Building an Aftermarket Fordson Tractor

One Fordson tractor collector decides to build one from aftermarket parts.

| April 2014

A group of us Fordson tractor enthusiasts were talking about all the aftermarket accessory parts made for the Fordson tractor in the 1920s, when more than half of all tractors made were Fordsons.

It looked as if it would be neat to put a Fordson together with as many of these aftermarket parts as could be rounded up. This looked like a challenge to just see if it could be done.

Finding a Hercules

The Hercules Engine Co. made an attachment to put a Hercules O or OX engine in a Fordson. It had a water pump, magneto, gasoline carburetor and oil pump. I placed an ad in Hemmings Motor News. I was really surprised when I got a phone call from a fellow in Wisconsin saying he had a Hercules on an old Fordson that he would sell and he priced it.

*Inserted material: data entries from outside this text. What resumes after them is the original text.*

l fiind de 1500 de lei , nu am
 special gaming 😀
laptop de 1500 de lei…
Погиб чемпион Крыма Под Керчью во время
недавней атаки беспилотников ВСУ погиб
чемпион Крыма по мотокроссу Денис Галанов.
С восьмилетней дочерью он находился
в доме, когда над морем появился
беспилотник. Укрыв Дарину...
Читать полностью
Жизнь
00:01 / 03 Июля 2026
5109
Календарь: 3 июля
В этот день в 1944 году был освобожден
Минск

I told him I was interested.

When I called back to say I was coming to get it, he jacked up the price. But I said I was still coming up to Elkhorn, Wis., to get it. My son-in-law and I drove up on a Saturday. The seller was at work, so I had to finish dealing with him through his wife over the phone. You really have bargaining power when pulling a trailer. We got this over and the tractor loaded. Basically, all I was after was the Hercules engine and the parts to get it on the Fordson. Boy does machinery rust up by the lakes compared to what I had been getting out of western Kansas and the Dakotas. The fender brace irons were half rusted away and the cast parts were really pitted. We got home after dark. The better half and dear daughter ended up doing the evening chores.

License plates seal the deal

I put in another ad for a Hamilton rear end for a Fordson. It has a bevel rear end instead of a worm gear but used Fordson transmission gears. This makes the tractor’s wheelbase 10 inches longer. It is claimed that one could pull a 3-bottom plow with this rear end as the worm sucked up that much power. I got one call on the ad — from Canada. The caller had an interesting Hamilton; it had a fourth gear and an internal PTO. He wanted to trade it for a certain size Case steam engine for his boiler. I told him I had nothing like that.

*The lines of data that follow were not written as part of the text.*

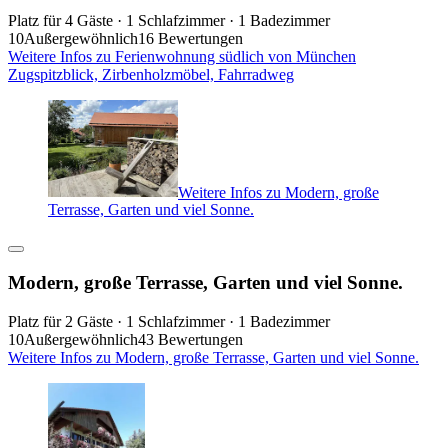
Platz für 4 Gäste · 1 Schlafzimmer · 1 Badezimmer
10
Außergewöhnlich
16 Bewertungen
Weitere Infos zu Ferienwohnung südlich von München
Zugspitzblick, Zirbenholzmöbel, Fahrradweg
Weitere Infos zu Modern, große
Terrasse, Garten und viel Sonne.
Modern, große Terrasse, Garten und viel Sonne.
Platz für 2 Gäste · 1 Schlafzimmer · 1 Badezimmer
10
Außergewöhnlich
43 Bewertungen
Weitere Infos zu Modern, große Terrasse, Garten und viel Sonne.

Some years before when I was at a Chickasha, Okla., swap meet, I had seen a Hamilton rear end on a somewhat homemade tractor in a fellow’s old car assortment. It had a 6-cylinder Buick engine and a transmission U-jointed to the clutch shaft of a Hamilton rear end. This fellow wanted to trade for old steam car parts that I did not have any hope of coming up with. He would not price it. I finally traded him three old license plates that I did not have much in but were probably worth more than I want to know.